§ Assigned task: Copy each line below holding "down".

■ ■ ■

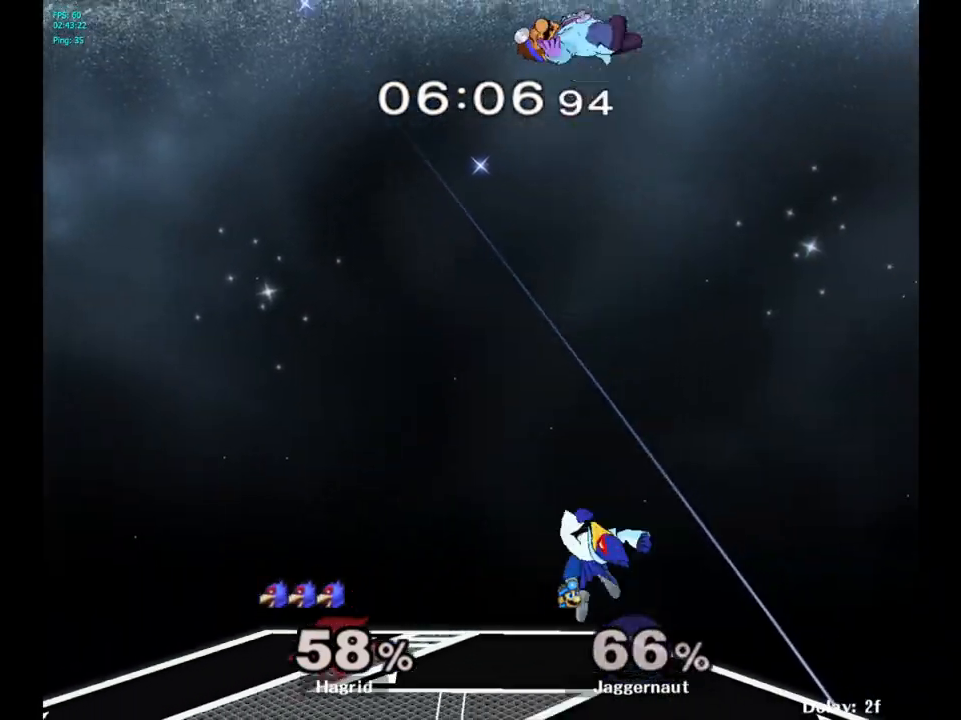
{"buttons": [], "left_stick": "left", "right_stick": "center", "events": [[133, "left_stick", "left"], [333, "left_stick", "center"], [417, "left_stick", "left"]]}
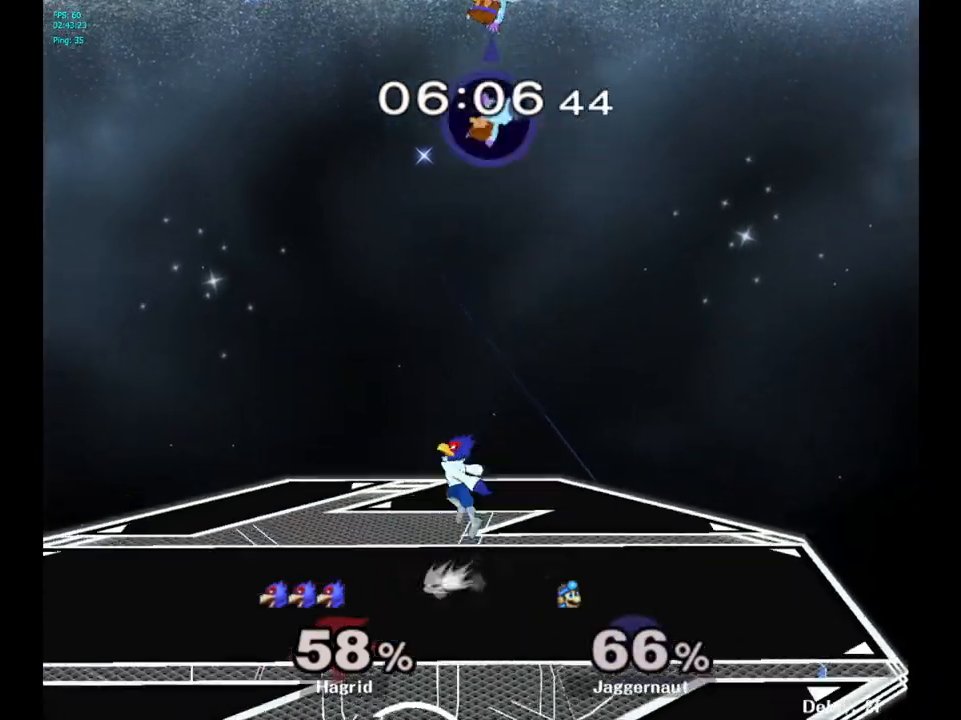
{"buttons": [], "left_stick": "left", "right_stick": "center", "events": [[117, "left_stick", "down-right"], [300, "Y", "down"], [317, "left_stick", "left"], [467, "Y", "up"]]}
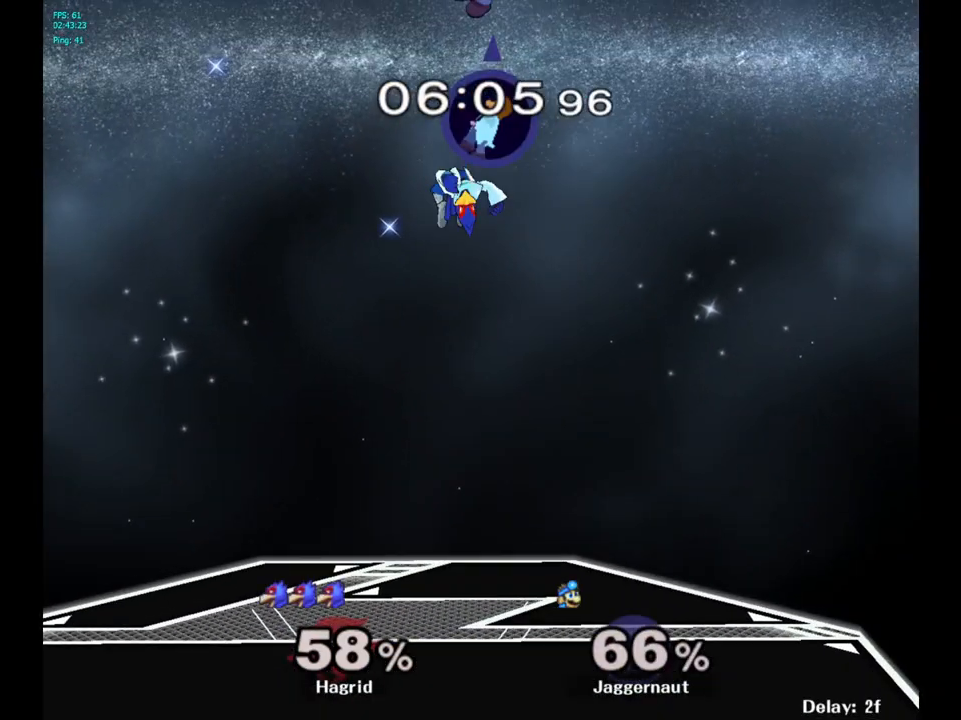
{"buttons": [], "left_stick": "down-right", "right_stick": "center", "events": [[133, "left_stick", "center"], [267, "left_stick", "down"], [417, "left_stick", "down-right"]]}
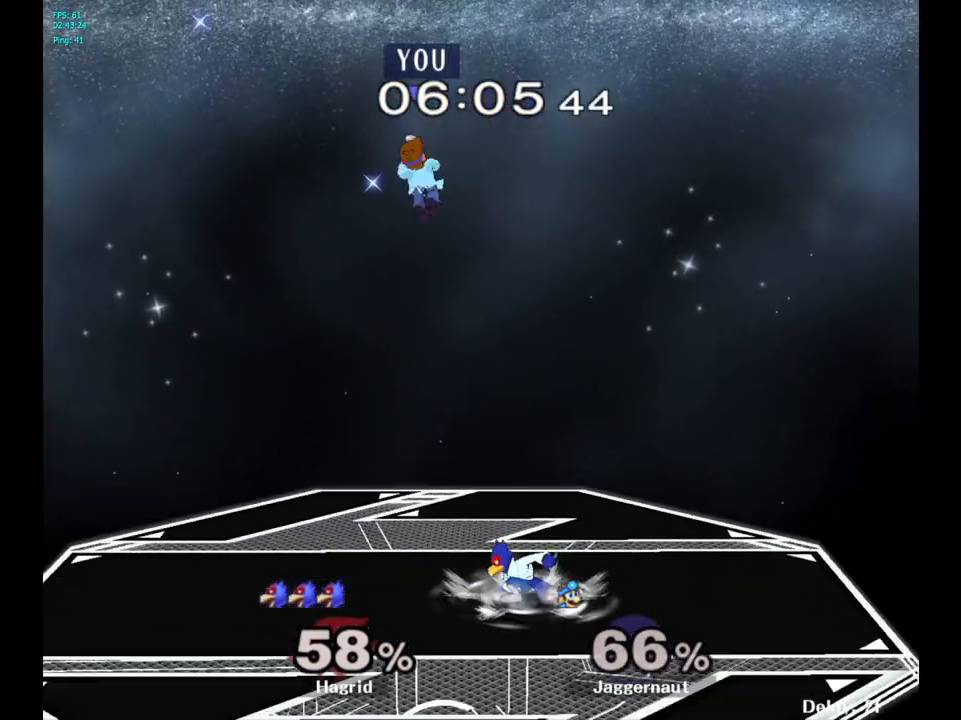
{"buttons": [], "left_stick": "right", "right_stick": "center", "events": [[33, "right_stick", "down"], [50, "left_stick", "right"], [183, "right_stick", "center"]]}
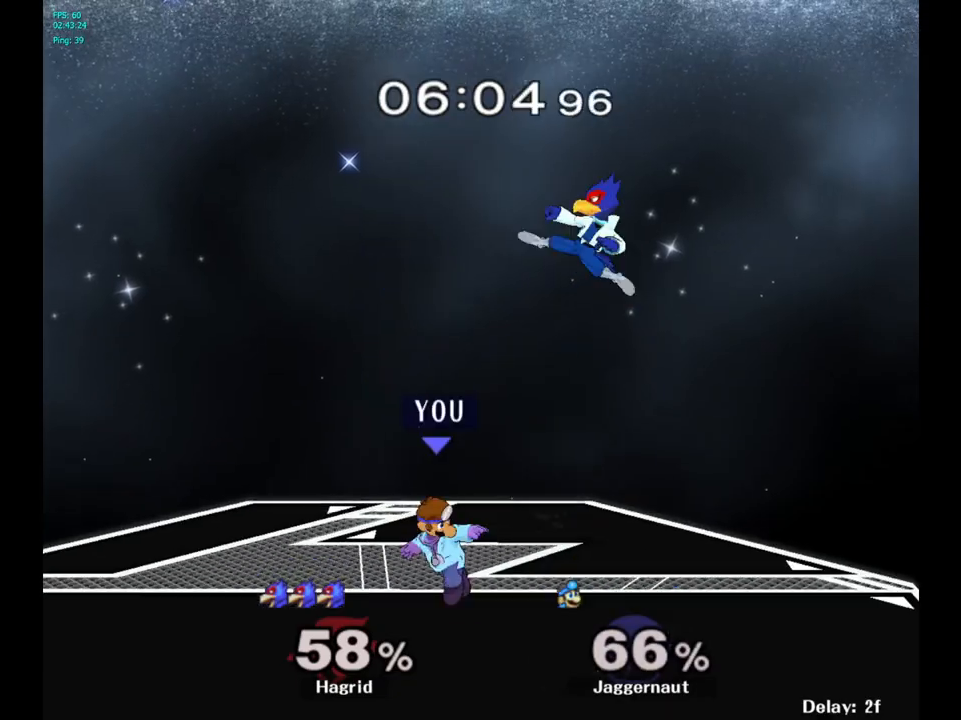
{"buttons": ["A", "R1"], "left_stick": "center", "right_stick": "center", "events": [[50, "R1", "down"], [50, "left_stick", "down"], [150, "left_stick", "center"], [400, "A", "down"]]}
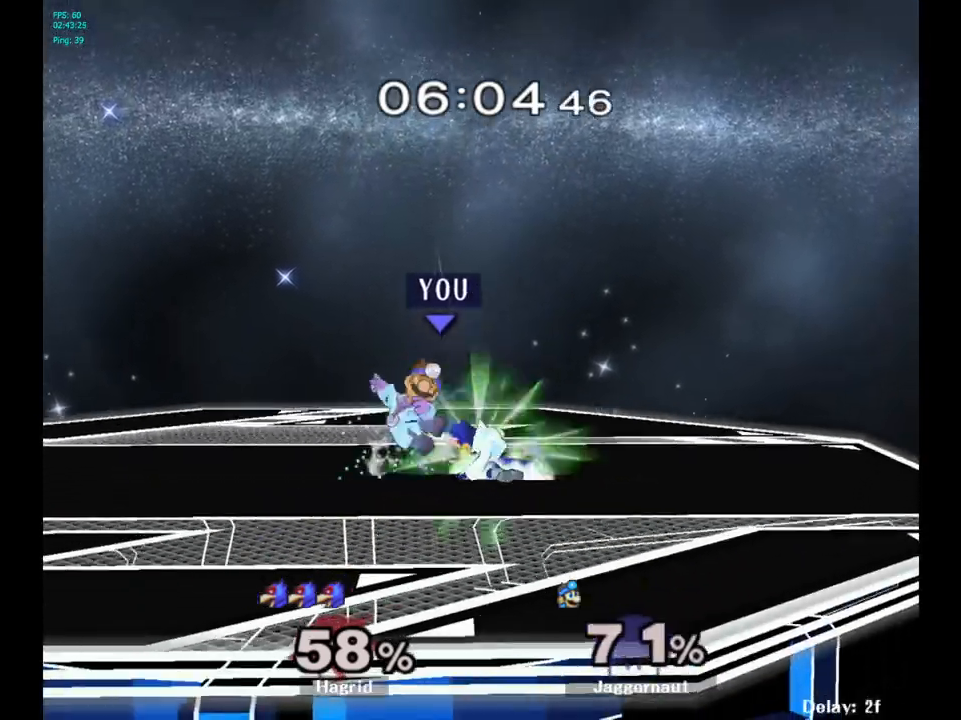
{"buttons": ["R1"], "left_stick": "center", "right_stick": "center", "events": [[17, "A", "up"], [350, "R1", "up"], [417, "R1", "down"]]}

■ ■ ■

§ Exercise solution:
{"buttons": [], "left_stick": "left", "right_stick": "center", "events": [[117, "left_stick", "down-right"], [300, "Y", "down"], [317, "left_stick", "left"], [467, "Y", "up"]]}
{"buttons": [], "left_stick": "down-right", "right_stick": "center", "events": [[133, "left_stick", "center"], [267, "left_stick", "down"], [417, "left_stick", "down-right"]]}
{"buttons": [], "left_stick": "right", "right_stick": "center", "events": [[33, "right_stick", "down"], [50, "left_stick", "right"], [183, "right_stick", "center"]]}
{"buttons": ["A", "R1"], "left_stick": "center", "right_stick": "center", "events": [[50, "R1", "down"], [50, "left_stick", "down"], [150, "left_stick", "center"], [400, "A", "down"]]}
{"buttons": ["R1"], "left_stick": "center", "right_stick": "center", "events": [[17, "A", "up"], [350, "R1", "up"], [417, "R1", "down"]]}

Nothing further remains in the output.